Como alguém que sofreu boa parte da vida por não ser igual aos outros, eu já pensei em vingança. Nunca concretizei nenhuma das minhas fantasias, mas hoje sou grato por isso, porque houve um momento em que, digamos, tive uma espécie de epifania, no sentido de enxergar o assunto sob um prisma mais amplo: ora bolas, o problema não é meu! Eu tenho todo o direito do mundo de ser diferente e não apenas de ser aceito e respeitado por isso, mas também de ser admirado. Por Belenos, qual é a razão de os diferentes serem, necessariamente, excluídos? Por que as pessoas não podem perceber a riqueza de conviver com alguém que pense e aja de forma diferente? Se, pela Terra, só tivesse existido o senso comum, não haveria evolução. Só muda quem ousa, quem arrisca ser diferente a ponto de tomar a pílula vermelha.

É aí que chego ao meu ponto: nossa cultura tem a tendência de julgar que o problema da exclusão está no excluído. A maioria das correntes da psicanálise é nesse sentido: adapte-se, aprenda a aceitar o mundo ao seu redor. E se fosse o contrário? A premissa deveria ser: aprenda a celebrar as milhões de diferenças que existem entre todos nós, não mude, seja você mesmo, torne o mundo um lugar menos monótono, mais rico e fascinante.

Nós ficamos extasiados com aquele vídeo porque enxergamos que o problema da exclusão estava no garoto Casey. Daí ele se transformou, ao menos naquele breve momento – num sujeito violento e perigoso -, e nós comemoramos. Isso porque pensamos que era ele o inadequado, que era ele quem deveria mudar. Ainda que num simples e primitivo ato de pura vingança, que poderia ter sido mais grave, envolvendo armas e coisas do tipo.

Penso que uma sociedade mais evoluída tentaria mudar os grupos que excluem. São eles os frágeis e inseguros, que precisam humilhar e execrar pra se sentirem plenos e fortes. No caso específico das escolas, é preciso que haja um intenso trabalho envolvendo pais, professores e alunos, para que a auto-estima dessas crianças – que não aceitam as diferenças – melhore, a ponto de elas não precisarem fazer os outros se sentirem mal para ficarem contentes.

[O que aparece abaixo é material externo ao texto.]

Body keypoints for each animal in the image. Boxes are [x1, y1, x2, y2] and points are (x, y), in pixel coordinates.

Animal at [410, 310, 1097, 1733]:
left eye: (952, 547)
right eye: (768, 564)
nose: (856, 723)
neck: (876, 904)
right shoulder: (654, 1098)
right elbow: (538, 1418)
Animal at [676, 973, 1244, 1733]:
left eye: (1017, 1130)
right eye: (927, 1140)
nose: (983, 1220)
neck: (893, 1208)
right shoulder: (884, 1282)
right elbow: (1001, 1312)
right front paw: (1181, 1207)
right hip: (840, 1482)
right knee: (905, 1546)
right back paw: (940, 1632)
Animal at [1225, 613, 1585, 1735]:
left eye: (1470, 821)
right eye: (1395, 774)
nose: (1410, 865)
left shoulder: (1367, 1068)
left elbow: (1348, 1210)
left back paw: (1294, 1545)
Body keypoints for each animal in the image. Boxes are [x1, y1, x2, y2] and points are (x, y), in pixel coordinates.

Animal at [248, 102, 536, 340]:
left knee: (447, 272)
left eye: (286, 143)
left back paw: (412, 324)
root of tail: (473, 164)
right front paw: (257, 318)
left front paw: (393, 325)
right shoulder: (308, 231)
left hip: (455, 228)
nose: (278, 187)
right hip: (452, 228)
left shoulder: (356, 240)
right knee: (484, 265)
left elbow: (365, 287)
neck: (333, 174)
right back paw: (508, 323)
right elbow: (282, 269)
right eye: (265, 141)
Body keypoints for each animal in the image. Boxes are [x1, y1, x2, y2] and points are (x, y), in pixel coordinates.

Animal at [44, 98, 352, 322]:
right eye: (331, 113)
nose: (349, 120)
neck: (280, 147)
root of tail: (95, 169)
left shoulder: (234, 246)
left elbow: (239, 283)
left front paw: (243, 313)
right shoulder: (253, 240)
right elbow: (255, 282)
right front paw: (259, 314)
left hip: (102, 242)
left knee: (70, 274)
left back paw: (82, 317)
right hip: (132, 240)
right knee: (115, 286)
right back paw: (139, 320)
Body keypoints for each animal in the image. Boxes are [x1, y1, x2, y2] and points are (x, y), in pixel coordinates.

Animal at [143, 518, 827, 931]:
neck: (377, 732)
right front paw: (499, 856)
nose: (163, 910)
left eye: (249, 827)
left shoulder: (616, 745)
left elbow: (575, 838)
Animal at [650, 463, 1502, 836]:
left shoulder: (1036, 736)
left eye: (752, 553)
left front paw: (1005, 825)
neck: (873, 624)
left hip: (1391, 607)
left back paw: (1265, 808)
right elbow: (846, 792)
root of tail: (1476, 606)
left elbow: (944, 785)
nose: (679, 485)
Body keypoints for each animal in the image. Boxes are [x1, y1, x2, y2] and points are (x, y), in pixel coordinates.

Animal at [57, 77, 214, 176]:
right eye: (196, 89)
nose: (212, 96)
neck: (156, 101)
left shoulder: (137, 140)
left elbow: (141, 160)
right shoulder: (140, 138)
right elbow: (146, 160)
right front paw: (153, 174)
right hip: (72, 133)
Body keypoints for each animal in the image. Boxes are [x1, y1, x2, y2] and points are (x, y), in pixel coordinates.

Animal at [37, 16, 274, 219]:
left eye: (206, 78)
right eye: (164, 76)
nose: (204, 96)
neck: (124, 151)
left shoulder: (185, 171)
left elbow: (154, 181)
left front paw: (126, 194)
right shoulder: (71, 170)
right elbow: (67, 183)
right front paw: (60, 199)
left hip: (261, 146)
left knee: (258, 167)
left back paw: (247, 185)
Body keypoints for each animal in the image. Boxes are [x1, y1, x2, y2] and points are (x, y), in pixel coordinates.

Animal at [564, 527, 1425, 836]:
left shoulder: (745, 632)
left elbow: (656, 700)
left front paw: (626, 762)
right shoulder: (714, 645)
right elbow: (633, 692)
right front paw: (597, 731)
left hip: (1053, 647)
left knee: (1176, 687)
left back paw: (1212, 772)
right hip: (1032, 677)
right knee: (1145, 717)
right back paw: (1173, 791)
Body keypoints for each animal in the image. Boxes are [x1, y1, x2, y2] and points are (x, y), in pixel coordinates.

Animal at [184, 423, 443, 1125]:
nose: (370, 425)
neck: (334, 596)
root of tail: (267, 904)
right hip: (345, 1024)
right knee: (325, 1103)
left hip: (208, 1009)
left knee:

Hoje, fazemos o contrário, jogamos toda a responsabilidade para o excluído, ao qual só damos duas opções: mude e elimine todos em seu caminho ou mude e se torne mais um pé-de-alface. Vamos lá, pessoal, nós somos melhores do que isso. Se não somos, vamos pelo menos deixar os diferentes, que têm a capacidade de assim ser, em paz.